Namun video tersebut salah menggambarkan pekerjaan yang dijelaskan oleh salah satu pendiri AeroFarms, David Rosenberg. Rosenberg membahas penelitian awal mengenai pertumbuhan protein yang secara teoritis dapat digunakan untuk vaksin, bukan membuat vaksin yang dapat dimakan yang disimpan di rak toko.
“Sangat jauh dari kenyataan,” kata salah satu pendiri dan kepala pemasaran AeroFarms, Marc Oshima, mengenai klaim bahwa sayuran perusahaannya mengandung vaksin COVID-19.

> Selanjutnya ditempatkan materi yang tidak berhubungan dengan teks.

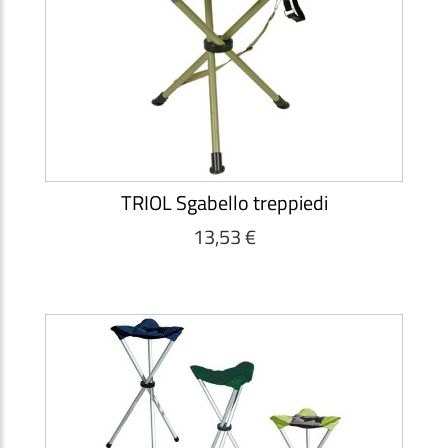
TRIOL Sgabello treppiedi
13,53 €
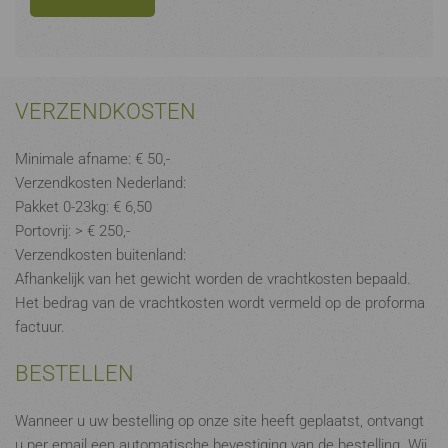
VERZENDKOSTEN
Minimale afname: € 50,-
Verzendkosten Nederland:
Pakket 0-23kg: € 6,50
Portovrij: > € 250,-
Verzendkosten buitenland:
Afhankelijk van het gewicht worden de vrachtkosten bepaald.
Het bedrag van de vrachtkosten wordt vermeld op de proforma
factuur.
BESTELLEN
Wanneer u uw bestelling op onze site heeft geplaatst, ontvangt
u per email een automatische bevestiging van de bestelling. Wij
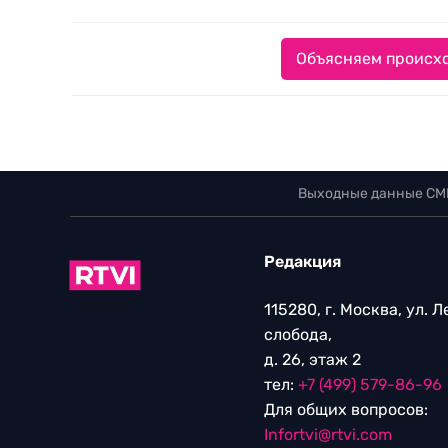
Объясняем происхо
Выходные данные СМ
Редакция
115280, г. Москва, ул. 
слобода,
д. 26, этаж 2
тел:
+7 (499) 579-86-96
Для общих вопросов:
Infortvi@rtvi.com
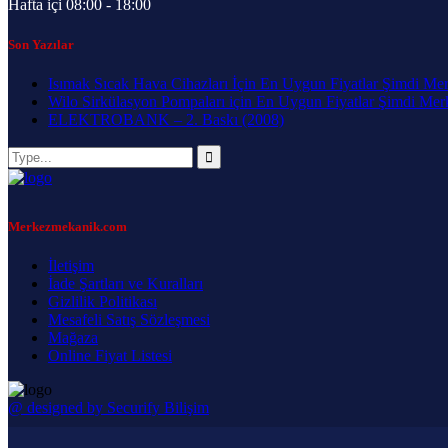
Hafta içi 08:00 - 18:00
Son Yazılar
Isımak Sıcak Hava Cihazları İçin En Uygun Fiyatlar Şimdi Me
Wilo Sirkülasyon Pompaları için En Uygun Fiyatlar Şimdi Me
ELEKTROBANK – 2. Baskı (2008)
Merkezmekanik.com
İletişim
İade Şartları ve Kuralları
Gizlilik Politikası
Mesafeli Satış Sözleşmesi
Mağaza
Online Fiyat Listesi
@ designed by Securify Bilişim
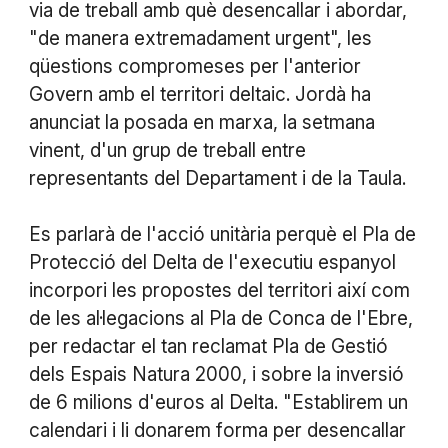
via de treball amb què desencallar i abordar,
"de manera extremadament urgent", les
qüestions compromeses per l'anterior
Govern amb el territori deltaic. Jordà ha
anunciat la posada en marxa, la setmana
vinent, d'un grup de treball entre
representants del Departament i de la Taula.
Es parlarà de l'acció unitària perquè el Pla de
Protecció del Delta de l'executiu espanyol
incorpori les propostes del territori així com
de les al·legacions al Pla de Conca de l'Ebre,
per redactar el tan reclamat Pla de Gestió
dels Espais Natura 2000, i sobre la inversió
de 6 milions d'euros al Delta. "Establirem un
calendari i li donarem forma per desencallar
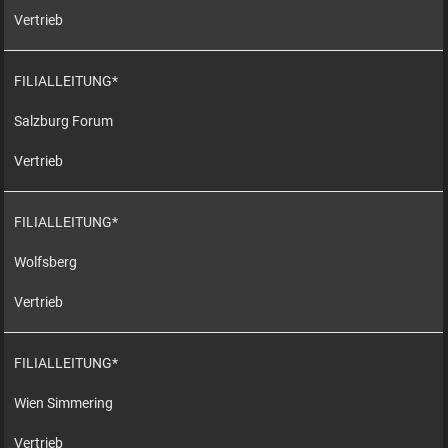
Vertrieb
FILIALLEITUNG*
Salzburg Forum
Vertrieb
FILIALLEITUNG*
Wolfsberg
Vertrieb
FILIALLEITUNG*
Wien Simmering
Vertrieb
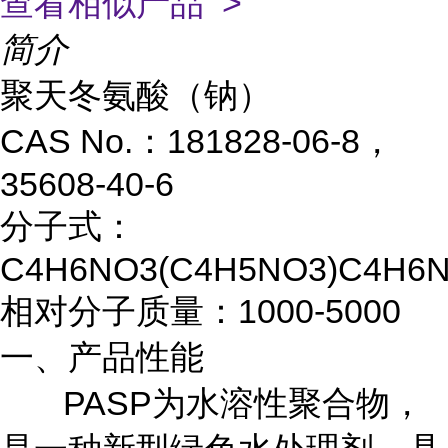
查看相似产品 >
简介
聚天冬氨酸（钠）
CAS No.：181828-06-8，
35608-40-6
分子式：
C4H6NO3(C4H5NO3)C4H6
相对分子质量：1000-5000
一、产品性能
PASP为水溶性聚合物，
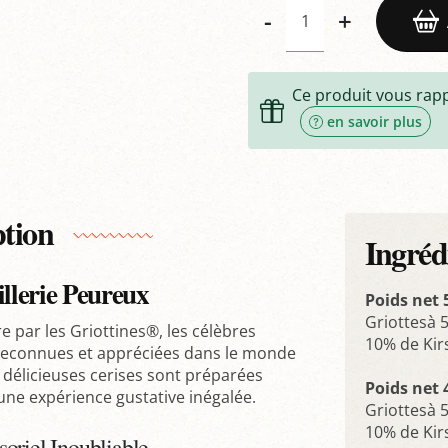
-
+
Ce produit vous rap
en savoir plus
ption
Ingréd
illerie Peureux
Poids net 
Griottesà 5
e par les Griottines®, les célèbres
10% de Kir
 reconnues et appréciées dans le monde
es délicieuses cerises sont préparées
Poids net 
 une expérience gustative inégalée.
Griottesà 5
10% de Kir
oriel Inoubliable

Inisiatif penelitian yang dibahas Rosenberg, yang sudah tidak aktif lagi, merupakan bagian dari penelitian dan pengembangan perusahaan dan terpisah dari produk komersialnya, kata Oshima. Peternakan untuk penelitian dan produk komersial merupakan ruang yang terpisah.
Meskipun beberapa peneliti telah menjajaki kemungkinan mengembangkan vaksin yang dapat dimakan – sebuah ide yang menarik untuk digunakan di negara-negara di mana penyimpanan vaksin dapat menjadi masalah – konsep tersebut “masih jauh dari terbukti,” kata Shawn Chen, seorang profesor di Biodesign Arizona State University. Pusat Imunoterapi, Vaksin dan Viroterapi.
Chen mengatakan para ilmuwan telah menggunakan tanaman untuk menanam vaksin yang dapat diekstraksi dan digunakan untuk suntikan. Namun memproduksi vaksin yang dapat dimakan sulit untuk mendapatkan dosis yang tepat dan menyalurkan obat melalui usus. Pendekatan itu, katanya, akan memerlukan lebih banyak upaya, termasuk uji coba dan persetujuan, sebelum secara teoritis bisa memasuki pasar. ___
Hal ini merupakan bagian dari upaya AP untuk mengatasi misinformasi yang tersebar luas, termasuk bekerja sama dengan perusahaan dan organisasi luar untuk menambahkan konteks faktual pada konten menyesatkan yang beredar secara online. Pelajari lebih lanjut tentang pengecekan fakta di AP.